![]() |
"There is no doubt the Republican Guards to the north need to be dealt with," as the allies move to assert control over all of Iraq, said Ian Kemp, news editor for the prestigious military magazine Jane's Defence Weekly.
He said the city of Tikrit, the hometown and a bastion of fallen Iraqi leader Saddam Hussein "needs to be dealt with as well."
David Blair, a correspondent for the Daily Telegraph newspaper, said in a report from the region that even if Saddam is dead "his clansman around Tikrit may try to hold out, for no other reason than a deep and justified fear of the vengeance their fellow Iraqis may wreak now that Saddam's protection has been lifted."
There is no doubt, however, that the back of the Iraqi army has been broken with the British and US victories in the southern city of Basra and Baghdad.

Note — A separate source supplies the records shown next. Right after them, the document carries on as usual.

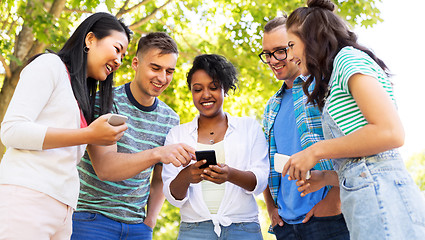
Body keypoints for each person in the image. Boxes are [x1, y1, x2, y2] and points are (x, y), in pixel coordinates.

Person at [283, 0, 425, 239]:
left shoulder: (348, 59)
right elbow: (363, 161)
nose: (290, 55)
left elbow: (390, 132)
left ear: (311, 38)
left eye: (291, 44)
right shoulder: (335, 74)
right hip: (367, 201)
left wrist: (316, 151)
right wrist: (325, 178)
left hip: (383, 199)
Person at [0, 12, 131, 239]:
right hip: (27, 198)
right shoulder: (50, 65)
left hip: (63, 208)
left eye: (123, 55)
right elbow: (12, 131)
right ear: (90, 40)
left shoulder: (81, 97)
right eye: (117, 49)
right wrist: (88, 134)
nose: (119, 60)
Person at [71, 32, 195, 240]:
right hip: (91, 221)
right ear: (136, 64)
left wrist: (150, 221)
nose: (162, 78)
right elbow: (105, 168)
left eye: (169, 71)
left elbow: (158, 179)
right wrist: (157, 153)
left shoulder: (170, 118)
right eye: (155, 68)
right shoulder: (105, 101)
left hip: (137, 228)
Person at [259, 16, 349, 240]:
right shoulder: (272, 106)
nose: (273, 60)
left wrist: (333, 202)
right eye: (267, 54)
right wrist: (271, 208)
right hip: (286, 225)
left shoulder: (324, 88)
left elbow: (351, 147)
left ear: (296, 46)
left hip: (329, 219)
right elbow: (264, 162)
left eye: (281, 50)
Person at [162, 54, 269, 239]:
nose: (205, 95)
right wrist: (187, 176)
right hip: (194, 231)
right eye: (197, 89)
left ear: (225, 89)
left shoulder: (249, 128)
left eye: (213, 87)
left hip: (243, 229)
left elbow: (260, 181)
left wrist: (230, 175)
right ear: (191, 92)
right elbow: (173, 196)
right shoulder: (177, 135)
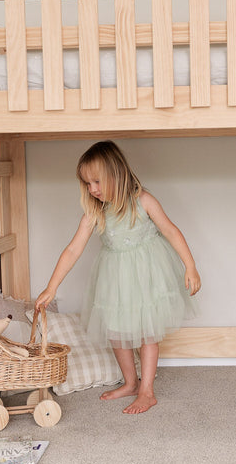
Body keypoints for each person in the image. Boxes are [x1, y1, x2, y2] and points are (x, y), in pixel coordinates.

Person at [35, 141, 200, 414]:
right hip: (115, 278)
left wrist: (190, 266)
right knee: (116, 332)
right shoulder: (95, 211)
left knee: (148, 332)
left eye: (97, 181)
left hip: (147, 274)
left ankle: (147, 391)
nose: (92, 189)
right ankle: (131, 382)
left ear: (116, 175)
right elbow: (73, 249)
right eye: (87, 184)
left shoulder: (143, 200)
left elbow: (171, 231)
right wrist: (52, 287)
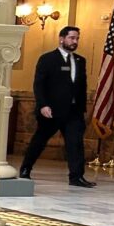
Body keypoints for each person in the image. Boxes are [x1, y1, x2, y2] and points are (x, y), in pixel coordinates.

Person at [20, 26, 93, 187]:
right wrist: (43, 105)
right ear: (62, 39)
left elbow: (82, 86)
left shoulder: (80, 61)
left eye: (77, 38)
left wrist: (82, 109)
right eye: (72, 38)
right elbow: (39, 84)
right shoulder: (47, 59)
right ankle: (25, 169)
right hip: (52, 111)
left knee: (75, 144)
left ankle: (76, 177)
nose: (75, 41)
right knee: (39, 141)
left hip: (74, 112)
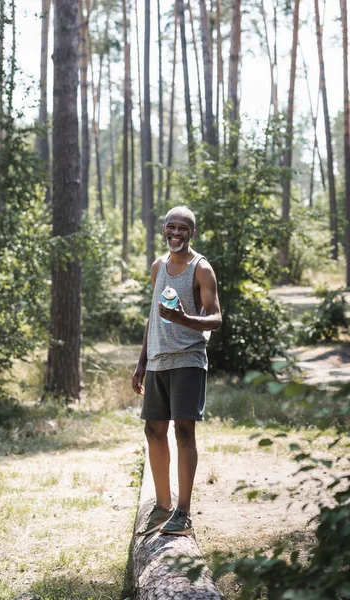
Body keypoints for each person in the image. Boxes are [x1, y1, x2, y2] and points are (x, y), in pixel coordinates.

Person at [132, 206, 222, 536]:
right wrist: (142, 362)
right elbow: (153, 317)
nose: (176, 232)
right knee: (153, 431)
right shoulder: (158, 266)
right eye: (171, 226)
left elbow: (216, 318)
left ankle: (183, 513)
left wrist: (185, 319)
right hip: (156, 361)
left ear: (192, 233)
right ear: (163, 230)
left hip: (188, 359)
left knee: (184, 432)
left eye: (183, 228)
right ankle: (162, 507)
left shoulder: (202, 269)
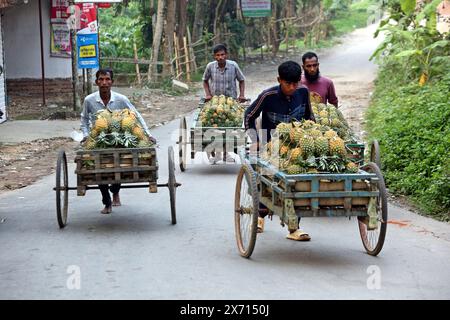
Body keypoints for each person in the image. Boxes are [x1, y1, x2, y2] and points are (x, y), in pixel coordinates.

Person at [244, 60, 315, 241]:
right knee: (266, 179)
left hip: (297, 148)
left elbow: (309, 117)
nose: (292, 87)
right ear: (279, 80)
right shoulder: (268, 96)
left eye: (295, 83)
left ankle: (294, 228)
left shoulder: (303, 92)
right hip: (271, 147)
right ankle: (259, 216)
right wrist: (256, 141)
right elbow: (249, 116)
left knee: (297, 182)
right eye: (287, 84)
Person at [80, 68, 156, 215]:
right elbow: (84, 119)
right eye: (101, 79)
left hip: (120, 136)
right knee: (98, 167)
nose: (104, 83)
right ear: (96, 82)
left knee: (120, 162)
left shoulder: (121, 99)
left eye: (107, 79)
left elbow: (137, 115)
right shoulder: (89, 100)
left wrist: (148, 134)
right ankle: (107, 201)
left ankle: (115, 190)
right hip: (98, 137)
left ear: (112, 82)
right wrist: (86, 134)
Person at [202, 43, 247, 164]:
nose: (220, 57)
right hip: (215, 102)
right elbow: (205, 81)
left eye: (222, 54)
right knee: (214, 127)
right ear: (214, 57)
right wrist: (207, 94)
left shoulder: (233, 66)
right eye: (218, 55)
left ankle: (226, 154)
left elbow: (241, 80)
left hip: (230, 102)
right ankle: (216, 153)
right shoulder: (210, 67)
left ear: (226, 55)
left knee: (229, 127)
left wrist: (241, 95)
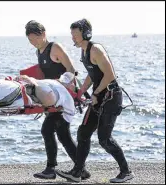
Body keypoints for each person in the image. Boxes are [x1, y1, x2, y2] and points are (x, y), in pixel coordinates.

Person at [55, 18, 134, 183]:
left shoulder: (95, 49)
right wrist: (81, 91)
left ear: (86, 34)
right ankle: (77, 172)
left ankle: (126, 172)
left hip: (111, 97)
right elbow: (93, 74)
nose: (73, 38)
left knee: (104, 139)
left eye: (75, 35)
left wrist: (96, 93)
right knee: (83, 132)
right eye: (72, 35)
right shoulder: (83, 52)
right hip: (99, 97)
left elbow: (110, 75)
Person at [25, 20, 91, 180]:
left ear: (43, 34)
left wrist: (61, 84)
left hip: (63, 97)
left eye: (35, 39)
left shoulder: (55, 48)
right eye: (30, 40)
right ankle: (81, 169)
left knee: (47, 130)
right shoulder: (39, 52)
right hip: (52, 98)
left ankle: (51, 168)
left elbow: (71, 70)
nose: (33, 43)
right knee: (63, 134)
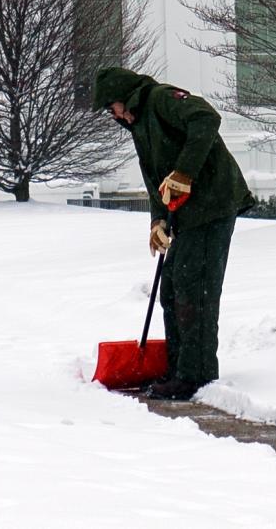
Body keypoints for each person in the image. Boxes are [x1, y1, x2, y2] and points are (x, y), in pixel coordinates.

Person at [92, 67, 255, 401]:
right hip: (187, 212)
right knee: (172, 289)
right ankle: (178, 368)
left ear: (123, 96)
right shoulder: (139, 124)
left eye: (111, 107)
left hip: (213, 203)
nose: (113, 115)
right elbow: (157, 177)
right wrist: (157, 221)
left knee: (195, 288)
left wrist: (185, 173)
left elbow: (207, 118)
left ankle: (196, 374)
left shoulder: (161, 99)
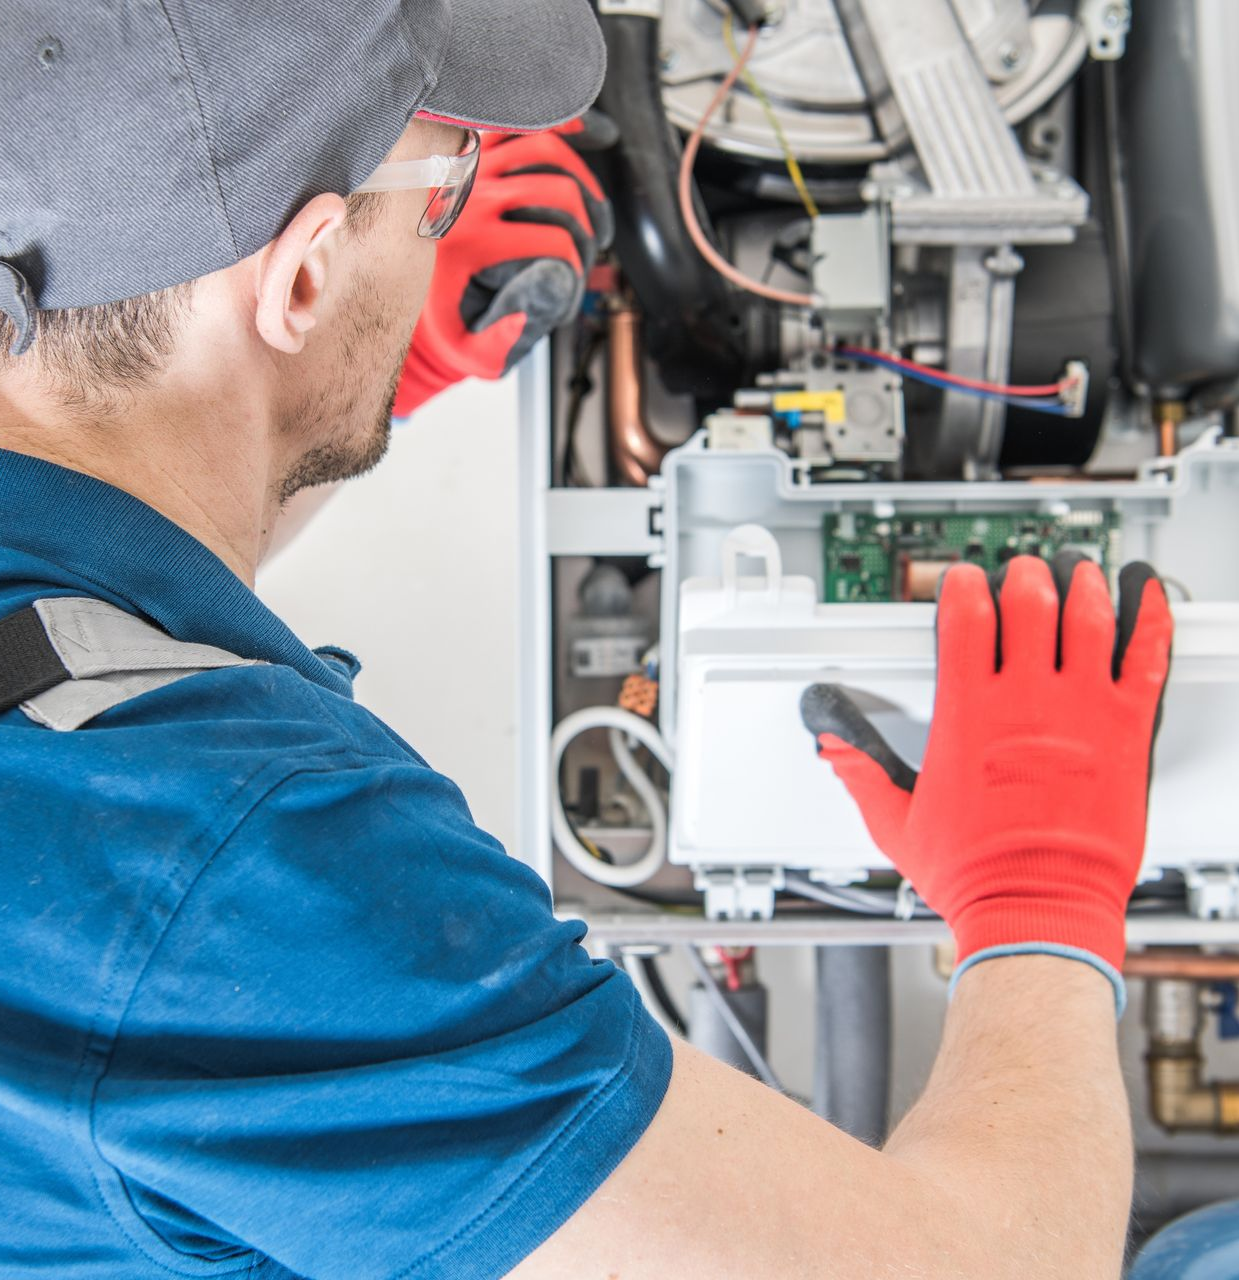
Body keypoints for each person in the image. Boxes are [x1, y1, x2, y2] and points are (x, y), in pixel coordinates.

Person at [0, 3, 1172, 1278]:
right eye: (444, 192)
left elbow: (104, 551)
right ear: (300, 275)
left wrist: (354, 375)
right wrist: (1040, 896)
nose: (453, 221)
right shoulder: (243, 874)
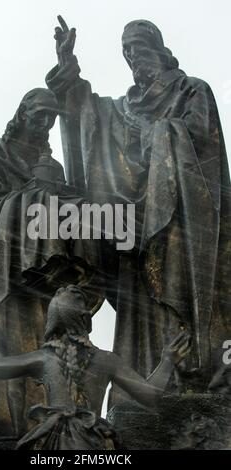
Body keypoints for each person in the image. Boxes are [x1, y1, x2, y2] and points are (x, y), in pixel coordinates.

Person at [45, 16, 231, 397]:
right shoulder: (124, 106)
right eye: (126, 50)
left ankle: (195, 371)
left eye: (138, 46)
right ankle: (145, 385)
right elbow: (89, 118)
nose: (132, 55)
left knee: (178, 286)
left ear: (158, 47)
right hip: (133, 222)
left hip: (182, 217)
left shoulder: (191, 90)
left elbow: (203, 151)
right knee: (139, 303)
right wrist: (68, 72)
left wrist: (160, 136)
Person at [0, 88, 102, 436]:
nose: (44, 123)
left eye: (51, 117)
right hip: (3, 271)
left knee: (44, 347)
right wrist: (36, 194)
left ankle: (48, 423)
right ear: (22, 114)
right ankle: (6, 425)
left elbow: (63, 213)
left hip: (43, 279)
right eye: (39, 115)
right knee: (7, 353)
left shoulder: (54, 166)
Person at [0, 284, 191, 450]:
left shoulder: (45, 357)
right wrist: (167, 362)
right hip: (92, 439)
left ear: (52, 322)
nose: (64, 290)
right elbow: (150, 395)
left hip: (50, 439)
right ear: (86, 320)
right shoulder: (106, 359)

Kemp said the coalition forces are already changing their mission to look towards "a peace support operation," particularly with troops expected to be called on to keep looting from getting out of hand.
"This is going to be a crucial phase as the coalition seeks to avoid a power vacuum in cities across the country and to get the flow of humanitarian aid established as soon as possible," Kemp said.
But William Hopkinson of the London think tank the Royal Institute of International Affiars warned the allies are less well equipped for peacekeeping as "there aren't really enough troops on the ground."
"Think of Bosnia, it was a much smaller country and there were four divisions of peacekeepers," he said.
That is about the total strength of allied forces, and Iraq is a much bigger country, Hopkinson said.
"It's still pretty tight in terms of a peacekeeping operation," he said.
Militarily, the allies will be reinforcing northern Iraq with the US's high-tech 4th Infantry Division, which is assembling in Kuwait after it was unable to deploy ahead of the war that began March 20 by deploying through Turkey.
Kemp said whatever further fighting they face is "going to depend on the will of the Iraqis to resist," an uncertain factor with the central government in Baghdad having fallen.
He said before the war the elite Republican Guards had only six divisions, about 60,000 men, with a total of 400 tanks.
The two remaining Republican Guard divisions "are likely to have less than 100 tanks each," he said.
To the north of these divisions are three corps of the Iraqi army, which could total up to 60,000 troops, but these soldiers were already losing ground rapidly to Kurdish fighters working with US special forces.
Kemp said a motiviation for the Republican Guards to fight is that "some of these people are considered war criminals and criminals within Iraq."
Hopkinson said if the Iraqis had been unable "to make a go of it with all their advantages around Baghdad," they would have no chance outside the capital.
He said the Iraqis have lost the urban fighting advantages a large city like Baghdad gave and that in a smaller, less strategic city like Tikrit "the Americans could stand off and blast them until they surrendered or gave up."
An Iraqi division, even the Republican Guards, "out in the open would be chewed up" by allied forces, he added.